On this opening night of the NFL season, Susan Bickelhaupt of the Boston Globe talks with CBS’ Dan Dierdorf and ESPN’s Ron Jaworski about the Patriots. Pete Dougherty of the Albany Times-Union writes about Jaworski joining Monday Night Football. Don Benevento of the Cherry Hill (NJ) Courier Post also has a story on Jaworski. In the Philadelphia Daily News, Mark Kram says Jaworski is ready for some Monday Night Football. Tom FitzGerald of the San Francisco Chronicle says NFL Network games will be hard to see in the Bay Area. Mike Burrows of the Denver Post looks at the building of a football nation, some of the events listed include TV watersheds. Also from the Denver Post, Anthony Cotton says football is king in the US, thanks partly to TV.
Chris Zelkovich of the Toronto Star talks about the opening of the NFL season and some of the changes in TV partners in Canada. And William Houston of the Toronto Globe and Mail talks with NBC’s John Madden about being ready for the season. Bill Harris of the Winnepeg Sun talks with NBC’s Al Michaels.
John Ryan of the San Jose Mercury News says the Raiders game against Detroit is close to being blacked out locally in the Bay Area.
Bob Wolfey of the Milwaukee Journal-Sentinel writes about ESPN’s Keyshawn Johnson, NBC’s John Madden and Bethanie Mattek’s wardrobe.
Andy Fixmer of the Bloomberg News service writes that due to higher rights fees for MLB, NFL and NASCAR and lower subscription fees from the cable companies means ESPN’s growth has slowed, and lowering Disney’s stock price.
The Worcester Telegram and Gazette’s Bill Doyle talks with NESN’s Don Orsillo who for some reason changed his policy about mentioning no-hitters on the air.
Dave Dye of the Detroit News says controversy over the Big Ten Network stands to get uglier. From very amateurish looking West Liberty (IA) Index, Susan Sedlacek writes that Liberty Communications has BTN while Mediacom customers still cannot watch it. Mike Prisuta of the Pittsburgh Tribune-Review says BTN is worth watching.
Richard Deitsch of Sports Illustrated has his media power rankings for August.

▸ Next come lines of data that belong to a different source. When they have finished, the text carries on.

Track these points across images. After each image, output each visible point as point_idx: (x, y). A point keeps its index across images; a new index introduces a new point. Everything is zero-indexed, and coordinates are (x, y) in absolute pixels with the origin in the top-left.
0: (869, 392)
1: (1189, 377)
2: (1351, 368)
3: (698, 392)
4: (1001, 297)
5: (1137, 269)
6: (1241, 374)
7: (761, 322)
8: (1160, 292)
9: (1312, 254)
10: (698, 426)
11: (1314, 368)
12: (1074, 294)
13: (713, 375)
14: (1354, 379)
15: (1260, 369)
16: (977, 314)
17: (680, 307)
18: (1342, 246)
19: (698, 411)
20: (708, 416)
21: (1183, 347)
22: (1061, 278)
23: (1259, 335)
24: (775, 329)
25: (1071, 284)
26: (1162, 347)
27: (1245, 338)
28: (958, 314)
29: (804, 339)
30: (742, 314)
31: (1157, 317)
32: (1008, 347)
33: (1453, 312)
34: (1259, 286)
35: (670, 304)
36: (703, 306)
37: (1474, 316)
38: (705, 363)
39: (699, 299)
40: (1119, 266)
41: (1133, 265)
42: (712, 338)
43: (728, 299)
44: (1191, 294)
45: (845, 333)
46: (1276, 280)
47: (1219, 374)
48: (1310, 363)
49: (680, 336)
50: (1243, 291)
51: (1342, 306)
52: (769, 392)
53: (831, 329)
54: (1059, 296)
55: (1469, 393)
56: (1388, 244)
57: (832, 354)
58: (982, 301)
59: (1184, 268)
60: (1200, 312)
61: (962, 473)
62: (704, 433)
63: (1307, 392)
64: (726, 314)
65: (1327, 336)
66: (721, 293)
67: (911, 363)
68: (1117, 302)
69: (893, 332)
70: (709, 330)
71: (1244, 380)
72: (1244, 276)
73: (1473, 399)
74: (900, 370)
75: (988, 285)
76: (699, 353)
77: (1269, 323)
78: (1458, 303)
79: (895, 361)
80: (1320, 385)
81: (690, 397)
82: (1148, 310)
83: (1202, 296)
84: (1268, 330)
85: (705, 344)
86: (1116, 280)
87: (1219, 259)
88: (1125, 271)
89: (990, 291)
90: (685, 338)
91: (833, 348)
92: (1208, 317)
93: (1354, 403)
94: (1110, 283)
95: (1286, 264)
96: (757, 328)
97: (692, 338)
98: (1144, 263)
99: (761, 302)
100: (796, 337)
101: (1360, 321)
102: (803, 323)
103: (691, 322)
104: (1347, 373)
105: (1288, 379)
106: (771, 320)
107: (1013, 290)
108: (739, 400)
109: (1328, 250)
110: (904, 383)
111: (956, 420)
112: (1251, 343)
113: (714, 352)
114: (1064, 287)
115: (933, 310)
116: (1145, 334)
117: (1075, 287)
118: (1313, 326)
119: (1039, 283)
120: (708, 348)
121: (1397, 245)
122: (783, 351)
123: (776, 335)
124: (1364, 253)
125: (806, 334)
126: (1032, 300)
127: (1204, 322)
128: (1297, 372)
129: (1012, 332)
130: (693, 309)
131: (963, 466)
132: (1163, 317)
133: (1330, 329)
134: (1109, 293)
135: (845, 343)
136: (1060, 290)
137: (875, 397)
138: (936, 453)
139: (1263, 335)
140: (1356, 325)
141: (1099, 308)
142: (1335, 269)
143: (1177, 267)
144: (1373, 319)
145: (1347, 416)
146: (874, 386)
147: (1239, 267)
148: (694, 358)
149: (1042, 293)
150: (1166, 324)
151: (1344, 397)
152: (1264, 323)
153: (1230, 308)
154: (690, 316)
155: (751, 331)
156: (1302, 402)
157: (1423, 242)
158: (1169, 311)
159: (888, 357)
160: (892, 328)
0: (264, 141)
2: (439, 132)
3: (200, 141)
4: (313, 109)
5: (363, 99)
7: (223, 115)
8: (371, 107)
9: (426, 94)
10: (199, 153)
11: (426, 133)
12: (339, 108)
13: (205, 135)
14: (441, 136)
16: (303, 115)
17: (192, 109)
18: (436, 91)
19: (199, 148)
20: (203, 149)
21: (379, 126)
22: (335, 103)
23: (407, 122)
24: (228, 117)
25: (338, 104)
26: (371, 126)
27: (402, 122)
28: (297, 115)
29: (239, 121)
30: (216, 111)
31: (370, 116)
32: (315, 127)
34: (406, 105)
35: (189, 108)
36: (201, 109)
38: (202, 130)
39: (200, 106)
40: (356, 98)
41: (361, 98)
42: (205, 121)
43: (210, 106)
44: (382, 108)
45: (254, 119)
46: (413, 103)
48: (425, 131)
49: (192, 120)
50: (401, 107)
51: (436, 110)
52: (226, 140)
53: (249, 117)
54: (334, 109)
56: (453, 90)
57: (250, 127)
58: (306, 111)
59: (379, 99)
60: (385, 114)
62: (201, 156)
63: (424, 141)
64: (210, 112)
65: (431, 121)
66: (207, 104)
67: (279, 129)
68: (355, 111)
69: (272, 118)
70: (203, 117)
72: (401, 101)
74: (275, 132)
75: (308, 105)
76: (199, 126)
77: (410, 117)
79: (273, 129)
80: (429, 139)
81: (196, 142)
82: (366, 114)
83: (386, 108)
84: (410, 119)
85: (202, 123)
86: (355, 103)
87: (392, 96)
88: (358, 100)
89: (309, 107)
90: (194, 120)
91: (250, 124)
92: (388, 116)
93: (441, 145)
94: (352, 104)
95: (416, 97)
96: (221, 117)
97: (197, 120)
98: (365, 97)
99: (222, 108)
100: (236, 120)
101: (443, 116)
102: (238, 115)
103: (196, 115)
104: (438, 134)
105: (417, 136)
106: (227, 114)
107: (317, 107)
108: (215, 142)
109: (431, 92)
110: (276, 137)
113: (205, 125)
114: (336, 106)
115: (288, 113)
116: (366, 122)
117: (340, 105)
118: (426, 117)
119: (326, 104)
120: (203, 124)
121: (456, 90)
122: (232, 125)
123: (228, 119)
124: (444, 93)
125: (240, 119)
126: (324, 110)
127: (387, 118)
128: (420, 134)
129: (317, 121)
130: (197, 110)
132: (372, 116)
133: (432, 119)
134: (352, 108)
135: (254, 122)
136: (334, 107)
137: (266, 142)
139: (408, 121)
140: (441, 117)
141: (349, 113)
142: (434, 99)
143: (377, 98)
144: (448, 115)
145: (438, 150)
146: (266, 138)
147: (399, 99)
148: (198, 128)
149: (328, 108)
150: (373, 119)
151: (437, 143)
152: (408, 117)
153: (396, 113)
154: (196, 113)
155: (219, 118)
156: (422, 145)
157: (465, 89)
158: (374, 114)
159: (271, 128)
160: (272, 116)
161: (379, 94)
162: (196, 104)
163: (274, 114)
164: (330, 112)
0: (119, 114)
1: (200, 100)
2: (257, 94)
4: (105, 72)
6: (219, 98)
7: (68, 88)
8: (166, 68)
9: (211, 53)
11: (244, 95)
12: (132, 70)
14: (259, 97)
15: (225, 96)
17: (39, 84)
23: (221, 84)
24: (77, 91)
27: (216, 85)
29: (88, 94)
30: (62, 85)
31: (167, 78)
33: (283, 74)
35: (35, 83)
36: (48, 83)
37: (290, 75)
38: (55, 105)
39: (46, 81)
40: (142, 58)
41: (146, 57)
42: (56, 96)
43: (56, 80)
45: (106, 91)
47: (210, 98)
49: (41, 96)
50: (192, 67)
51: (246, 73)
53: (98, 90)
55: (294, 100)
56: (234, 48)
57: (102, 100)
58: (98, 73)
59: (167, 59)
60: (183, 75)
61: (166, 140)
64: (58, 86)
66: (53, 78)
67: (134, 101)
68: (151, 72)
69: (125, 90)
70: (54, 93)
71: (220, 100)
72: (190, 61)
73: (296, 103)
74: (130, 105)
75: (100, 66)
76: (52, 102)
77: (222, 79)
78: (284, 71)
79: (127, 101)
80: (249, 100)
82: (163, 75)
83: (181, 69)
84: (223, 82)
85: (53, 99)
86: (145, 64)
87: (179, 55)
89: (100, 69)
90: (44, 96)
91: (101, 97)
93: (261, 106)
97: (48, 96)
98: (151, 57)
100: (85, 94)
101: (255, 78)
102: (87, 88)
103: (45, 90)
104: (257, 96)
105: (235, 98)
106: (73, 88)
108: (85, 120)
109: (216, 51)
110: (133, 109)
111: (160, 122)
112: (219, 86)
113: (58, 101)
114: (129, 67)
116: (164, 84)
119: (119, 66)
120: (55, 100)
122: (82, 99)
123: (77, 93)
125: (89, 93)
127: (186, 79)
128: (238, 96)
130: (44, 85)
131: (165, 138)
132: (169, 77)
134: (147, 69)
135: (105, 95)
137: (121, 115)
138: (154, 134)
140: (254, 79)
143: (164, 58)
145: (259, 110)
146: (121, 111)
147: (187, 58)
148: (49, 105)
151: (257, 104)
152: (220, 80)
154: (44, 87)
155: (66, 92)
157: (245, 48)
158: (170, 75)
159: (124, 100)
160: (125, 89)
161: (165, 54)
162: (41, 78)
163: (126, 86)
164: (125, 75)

While ESPN announced last week it would reduce the scripted fare it had offered, news comes from the Television Critics Association Convention that the network is still considering doing a movie about the late Green Bay Packers coach Vince Lombardi.
Bob Molinaro of the Virginian-Pilot says even with a local TV station dumping its traditional sports report on its newscasts, other stations feel local sports still needs to be covered.
A lot more links than I expected for a Thursday, but the opening of the NFL season has helped. I’ll be back later.